__Data segment__
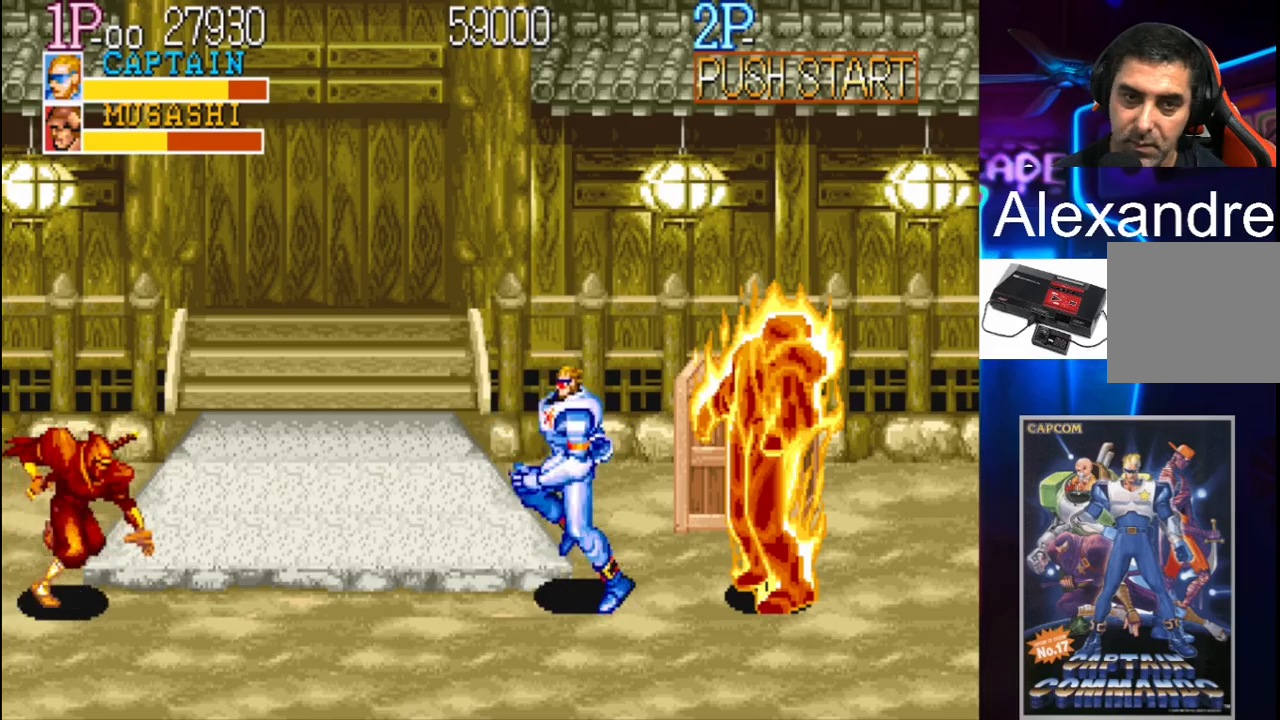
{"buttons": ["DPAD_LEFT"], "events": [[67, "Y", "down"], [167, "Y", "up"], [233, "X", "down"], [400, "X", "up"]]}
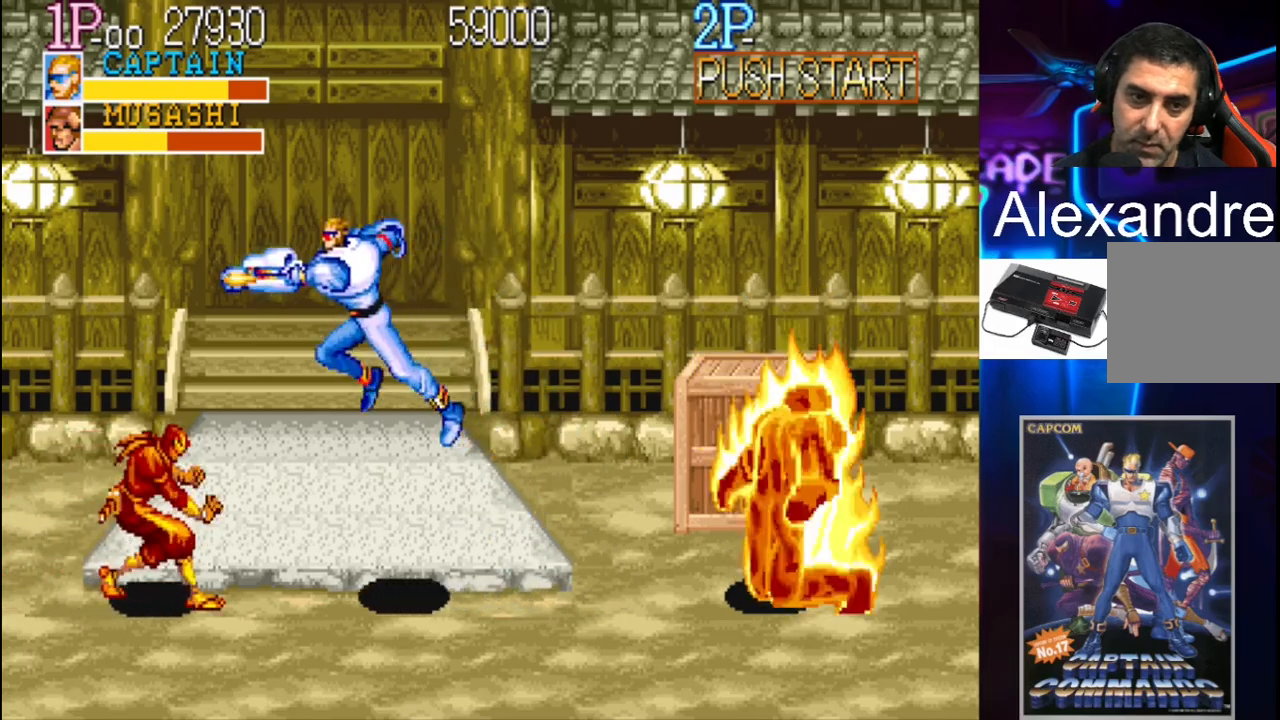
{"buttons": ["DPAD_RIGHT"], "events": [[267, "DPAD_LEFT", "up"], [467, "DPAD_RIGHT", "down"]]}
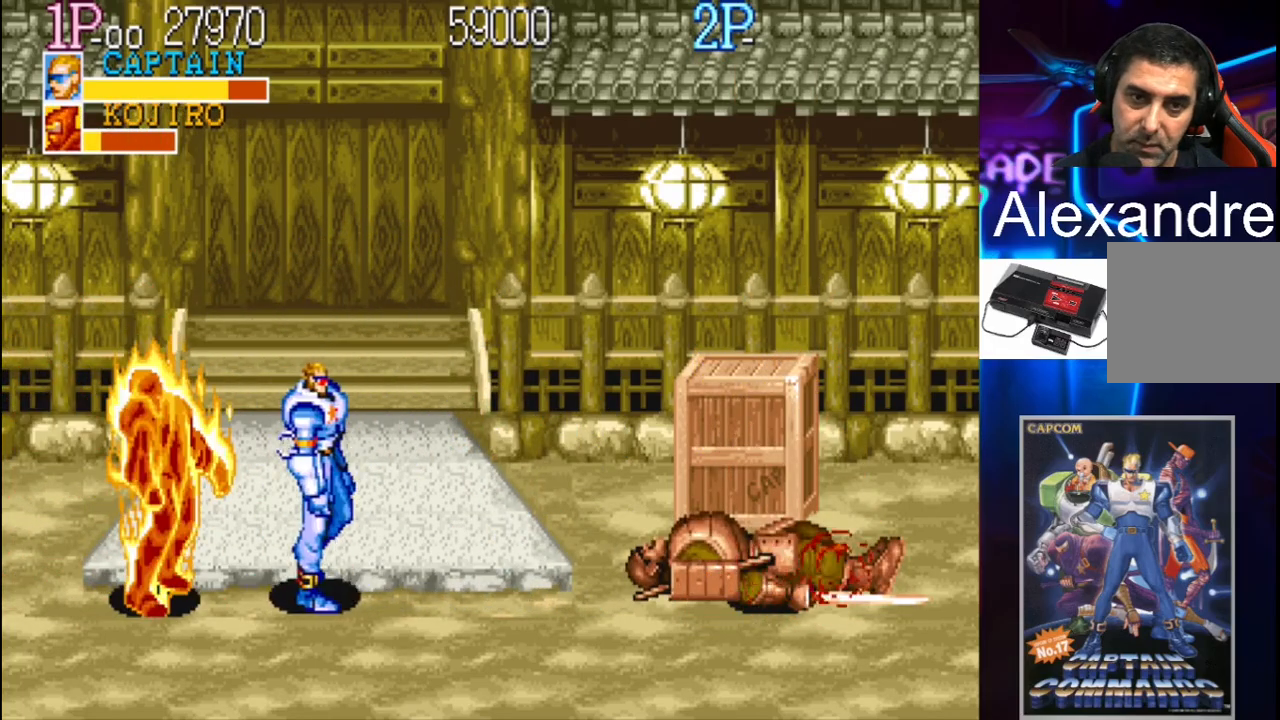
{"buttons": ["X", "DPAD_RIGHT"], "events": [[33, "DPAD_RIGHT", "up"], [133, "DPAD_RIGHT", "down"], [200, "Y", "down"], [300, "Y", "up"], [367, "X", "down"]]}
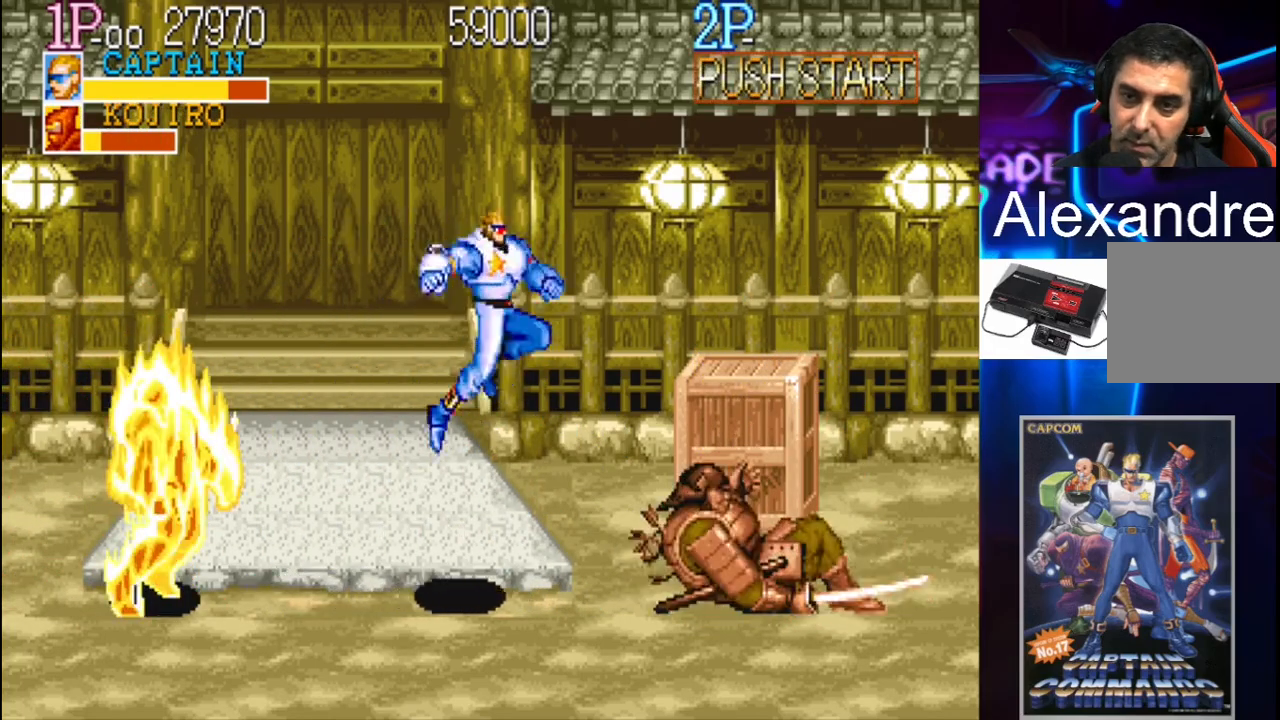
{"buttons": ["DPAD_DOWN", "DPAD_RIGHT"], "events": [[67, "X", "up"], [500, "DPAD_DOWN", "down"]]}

__What the task asks__
When the listing is transcribed, every line must match the original exactly, and the pictures must be left out.

__Exercise response__
{"buttons": ["DPAD_LEFT"], "events": [[67, "Y", "down"], [167, "Y", "up"], [233, "X", "down"], [400, "X", "up"]]}
{"buttons": ["DPAD_RIGHT"], "events": [[267, "DPAD_LEFT", "up"], [467, "DPAD_RIGHT", "down"]]}
{"buttons": ["X", "DPAD_RIGHT"], "events": [[33, "DPAD_RIGHT", "up"], [133, "DPAD_RIGHT", "down"], [200, "Y", "down"], [300, "Y", "up"], [367, "X", "down"]]}
{"buttons": ["DPAD_DOWN", "DPAD_RIGHT"], "events": [[67, "X", "up"], [500, "DPAD_DOWN", "down"]]}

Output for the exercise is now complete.